Indonesia has set up Government Regulation Number 42 Year 2019 concerning Procedures for Examination in the Capital Market Sector - Photo by IDX

JAKARTA (TheInsiderStories) – Indonesia has set up Government Regulation Number 42 Year 2019 concerning Procedures for Examination in the Capital Market Sector. The new regulation is determined to carry out the functions, duties, and authority of regulating and supervising financial service activities, especially in the capital market sector.

This new rule shall come into force since June 25, 2019 and will revoke the Government Regulation Number 46 Year 1995. The regulation is expected to lift the performance of the Indonesian financial market, which is currently still shallow, compared to peer countries.

One of the facts that show the shallowness of the Indonesian capital market is the ratio of credit to gross domestic products (GDP), which is still low. The ratio only 37 percent of GDP, lower than Thailand which reaches 85 percent and Malaysia 115 percent.

Likewise, the stock market capitalization of GDP is only 46 percent, compared to Thailand and Malaysia reaching 96 percent and 110 percent. The outstanding of bond ratio to Indonesia’ GDP is also only 19 percent, while in Thailand and Malaysia it reaches around 80 percent and 100 percent.

The deepening of the financial sector is very important. Not only to support the occurrence of economic stability but also to support the financing of economic development.

With limited sources of government and domestic funding, the use of financial resources from the private sector and abroad is very important.

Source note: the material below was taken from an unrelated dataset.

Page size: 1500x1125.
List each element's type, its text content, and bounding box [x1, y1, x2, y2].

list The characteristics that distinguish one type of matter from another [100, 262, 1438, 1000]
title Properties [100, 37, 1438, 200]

Since 2017, Indonesian President Joko Widodo hoped that Indonesia’ stock market capitalization will be parallel to the Southeast Asian bourse. Currently, the market capitalization worth of Rp7,200 trillion (US$507.04 billion) or around 58 percent of Indonesian GDP (approximately Rp12,400 trillion).

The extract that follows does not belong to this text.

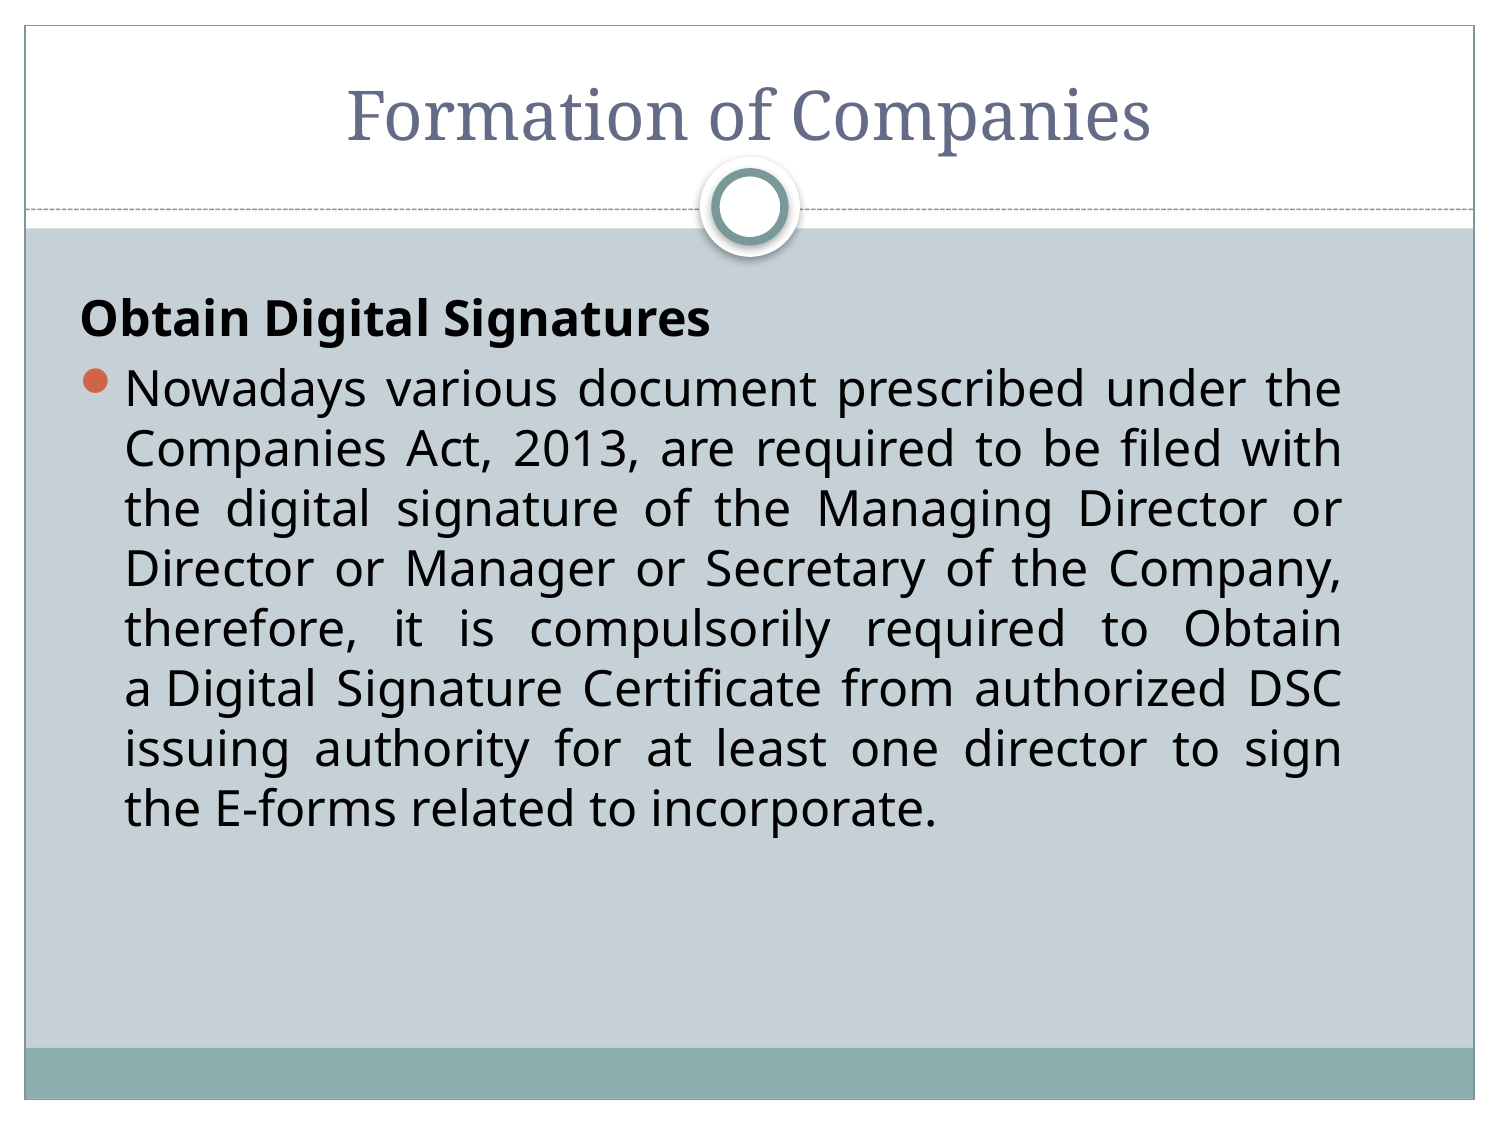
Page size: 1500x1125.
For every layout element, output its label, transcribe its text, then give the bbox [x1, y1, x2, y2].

title Formation of Companies [49, 37, 1450, 162]
list Obtain Digital Signatures Nowadays various document prescribed under the Companies Act, 2013, are required to be filed with the digital signature of the Managing Director or Director or Manager or Secretary of the Company, therefore, it is compulsorily required to Obtain a Digital Signature Certificate from authorized DSC issuing authority for at least one director to sign the E-forms related to incorporate. [64, 278, 1359, 992]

Inarno Djayadi, the CEO of, Indonesia Stock Exchange (IDX), said the bourse were targeting 25-30 new company listings by 2019 and would aim to increase market cap by 15-20 percent each year. He also wanted the exchange to reach 40 new company listings by 2020.

While, IDX’ director Laksono Widodo added, the new management team would target a market cap of Rp10,000 trillion in 2020. The Indonesia’ Financial Service Authority (FSA) noted foreign capital out from the country reached US$953.47 million (Rp13.73 trillion) since the beginning of 2019 until May 17, due to the uncertainty in global financial markets.

In detail, foreign investors booked a net sell of Rp7.83 trillion on May 17, 2019, which affected the Jakarta Composite Index‘ declined of 9.7 percent month to date (MTD). While in the government bond market, foreign investors posted a net sell of Rp5.9 trillion which caused government bond yields to increase by 24.2 bps MTD.

The agency rated that the escalation of trade wars between the United States and China has pressured financial markets since early May 2019. However, the financial services sector is in stable condition with a positive performance in intermediation and risk profile, said FSA.

It’s proven by positive growth of Indonesia economic in the first quarter of this year which giving positive sentiment for financial markets in April 2019. Also, foreign investors still recorded a net buy of Rp65.24 trillion in all markets from January to April. In the same period, the JCI recorded an increase of 4.21 percent.

Strengthening also occurred in the government bond market, reflected in the net buy on the government market by foreign investors of Rp67.1 trillion and a decline in the government bond yield by 26.54 basis points.

Furthermore, Financial System Stability Committee which consists of Finance Ministry, Bank Indonesia, and FSA affirmed that the government will maintain the economy in good condition, following the election results rally chaos that killed 7 people, according to the national police report.

“Responding to the domestic conditions after the election announcement that lead to various domestic conditions that we need to handle,” said Finance Minister Sri Mulyani Indrawati.

Indrawati regrets the mass chaos following election results. But she saying that the two-day riot didn’t disrupt the financial market and banking industry. According to her, investors have anticipated condition after the General Election Commission announces the election results.

She explained that the government will pay more attention to fiscal, then focus on economic growth in terms of consumption, investment, and export. The Committee assured that it will do what it could do to maintain financial as a strategic sector and important to the economy.

She mentioned about “no compromise” in maintaining financial stability, also from external factor threats, such as the trade war that will impact slowdown export and global economic, also Middle East conflict that gives pressure on oil commodity price.

Bank Indonesia Governor Perry Warjiyo added that external factors have more weight on the Indonesian sluggish market. According to him, it explains more on foreign inflow and outflow portfolio. During the two-day chaos, On May 22, Rp702.92 billion foreign outflows recorded on stocks market. Prior to that day, Rp643.13 billion inflow.

Last week, BI recorded foreign capital inflows to Indonesian market had reached Rp170.1 trillion (US$11.98 billion). The funds entered through the Government bonds Rp98.5 trillion, stock market Rp71.5 trillion and others on Bank Indonesia Certificates.